In the records below, find the line containing "- **Role Evolution**: DevOps", then reproduce that line and every one after it to the end, exactly and alone.

Stored dataset items:
.....

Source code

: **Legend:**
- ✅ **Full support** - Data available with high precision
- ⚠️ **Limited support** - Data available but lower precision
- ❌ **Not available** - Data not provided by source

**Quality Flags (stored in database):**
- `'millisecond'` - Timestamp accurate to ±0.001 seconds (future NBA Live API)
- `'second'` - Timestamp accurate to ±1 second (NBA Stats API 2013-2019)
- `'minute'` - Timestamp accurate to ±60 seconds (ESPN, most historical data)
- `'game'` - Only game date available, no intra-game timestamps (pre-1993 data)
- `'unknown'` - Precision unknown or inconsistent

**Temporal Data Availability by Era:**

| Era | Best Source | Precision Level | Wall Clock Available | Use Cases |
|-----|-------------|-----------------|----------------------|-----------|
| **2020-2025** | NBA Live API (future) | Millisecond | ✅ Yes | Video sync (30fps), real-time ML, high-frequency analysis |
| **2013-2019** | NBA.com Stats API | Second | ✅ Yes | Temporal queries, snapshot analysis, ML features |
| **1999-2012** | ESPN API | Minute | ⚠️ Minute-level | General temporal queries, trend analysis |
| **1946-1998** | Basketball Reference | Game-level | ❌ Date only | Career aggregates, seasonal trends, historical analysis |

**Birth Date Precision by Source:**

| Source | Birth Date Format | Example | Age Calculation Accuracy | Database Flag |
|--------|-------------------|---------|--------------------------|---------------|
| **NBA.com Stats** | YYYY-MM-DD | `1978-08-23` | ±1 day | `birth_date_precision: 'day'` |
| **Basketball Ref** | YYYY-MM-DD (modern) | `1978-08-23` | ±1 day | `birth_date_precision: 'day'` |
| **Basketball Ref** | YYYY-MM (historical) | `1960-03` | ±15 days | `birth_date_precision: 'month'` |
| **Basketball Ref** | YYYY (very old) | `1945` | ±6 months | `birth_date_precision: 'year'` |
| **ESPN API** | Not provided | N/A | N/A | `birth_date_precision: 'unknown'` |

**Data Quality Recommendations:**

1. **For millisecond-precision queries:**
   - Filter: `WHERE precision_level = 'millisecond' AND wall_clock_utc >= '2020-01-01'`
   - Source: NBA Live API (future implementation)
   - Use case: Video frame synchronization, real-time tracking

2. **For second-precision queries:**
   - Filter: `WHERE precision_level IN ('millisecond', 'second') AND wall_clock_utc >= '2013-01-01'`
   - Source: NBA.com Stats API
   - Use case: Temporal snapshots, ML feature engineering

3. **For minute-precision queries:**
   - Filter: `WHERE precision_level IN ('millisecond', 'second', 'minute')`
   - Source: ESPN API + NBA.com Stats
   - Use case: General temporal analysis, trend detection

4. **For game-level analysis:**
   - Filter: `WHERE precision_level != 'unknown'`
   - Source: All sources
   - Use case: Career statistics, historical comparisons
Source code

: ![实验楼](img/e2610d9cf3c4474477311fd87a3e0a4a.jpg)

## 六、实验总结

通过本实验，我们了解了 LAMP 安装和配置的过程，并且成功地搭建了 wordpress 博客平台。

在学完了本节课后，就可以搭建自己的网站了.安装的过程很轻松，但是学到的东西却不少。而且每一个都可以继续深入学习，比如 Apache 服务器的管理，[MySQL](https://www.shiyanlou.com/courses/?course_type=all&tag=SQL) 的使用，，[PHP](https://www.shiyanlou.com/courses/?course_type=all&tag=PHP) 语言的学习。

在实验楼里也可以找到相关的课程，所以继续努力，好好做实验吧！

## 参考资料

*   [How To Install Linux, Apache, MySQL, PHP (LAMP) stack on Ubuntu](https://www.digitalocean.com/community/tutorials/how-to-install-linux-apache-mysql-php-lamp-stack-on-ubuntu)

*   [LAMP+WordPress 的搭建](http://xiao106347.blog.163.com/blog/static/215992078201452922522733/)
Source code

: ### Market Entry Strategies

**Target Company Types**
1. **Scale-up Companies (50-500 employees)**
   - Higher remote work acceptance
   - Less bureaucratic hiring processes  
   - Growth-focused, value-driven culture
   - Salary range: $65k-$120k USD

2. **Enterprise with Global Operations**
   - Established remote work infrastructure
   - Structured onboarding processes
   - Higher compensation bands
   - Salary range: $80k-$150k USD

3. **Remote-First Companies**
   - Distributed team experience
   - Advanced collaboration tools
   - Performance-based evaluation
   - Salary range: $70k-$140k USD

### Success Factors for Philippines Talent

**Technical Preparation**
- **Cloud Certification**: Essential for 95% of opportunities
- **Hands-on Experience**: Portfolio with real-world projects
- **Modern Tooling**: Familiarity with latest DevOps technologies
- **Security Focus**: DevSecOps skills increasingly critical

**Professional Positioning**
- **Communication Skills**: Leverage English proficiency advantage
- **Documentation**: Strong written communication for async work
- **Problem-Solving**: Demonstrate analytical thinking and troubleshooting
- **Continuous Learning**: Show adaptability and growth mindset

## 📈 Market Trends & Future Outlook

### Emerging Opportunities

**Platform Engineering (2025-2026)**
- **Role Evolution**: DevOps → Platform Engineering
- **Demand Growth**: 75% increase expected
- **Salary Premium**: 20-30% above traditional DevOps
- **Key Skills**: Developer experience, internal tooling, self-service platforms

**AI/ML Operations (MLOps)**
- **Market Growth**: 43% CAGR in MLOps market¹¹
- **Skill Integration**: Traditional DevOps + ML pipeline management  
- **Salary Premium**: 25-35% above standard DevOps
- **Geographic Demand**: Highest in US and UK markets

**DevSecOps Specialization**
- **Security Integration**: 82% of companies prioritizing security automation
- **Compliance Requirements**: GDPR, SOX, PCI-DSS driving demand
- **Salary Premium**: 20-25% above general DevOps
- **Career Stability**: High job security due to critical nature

.....

◆ **RESPONSE BOX**:
- **Role Evolution**: DevOps → Platform Engineering
- **Demand Growth**: 75% increase expected
- **Salary Premium**: 20-30% above traditional DevOps
- **Key Skills**: Developer experience, internal tooling, self-service platforms

**AI/ML Operations (MLOps)**
- **Market Growth**: 43% CAGR in MLOps market¹¹
- **Skill Integration**: Traditional DevOps + ML pipeline management  
- **Salary Premium**: 25-35% above standard DevOps
- **Geographic Demand**: Highest in US and UK markets

**DevSecOps Specialization**
- **Security Integration**: 82% of companies prioritizing security automation
- **Compliance Requirements**: GDPR, SOX, PCI-DSS driving demand
- **Salary Premium**: 20-25% above general DevOps
- **Career Stability**: High job security due to critical nature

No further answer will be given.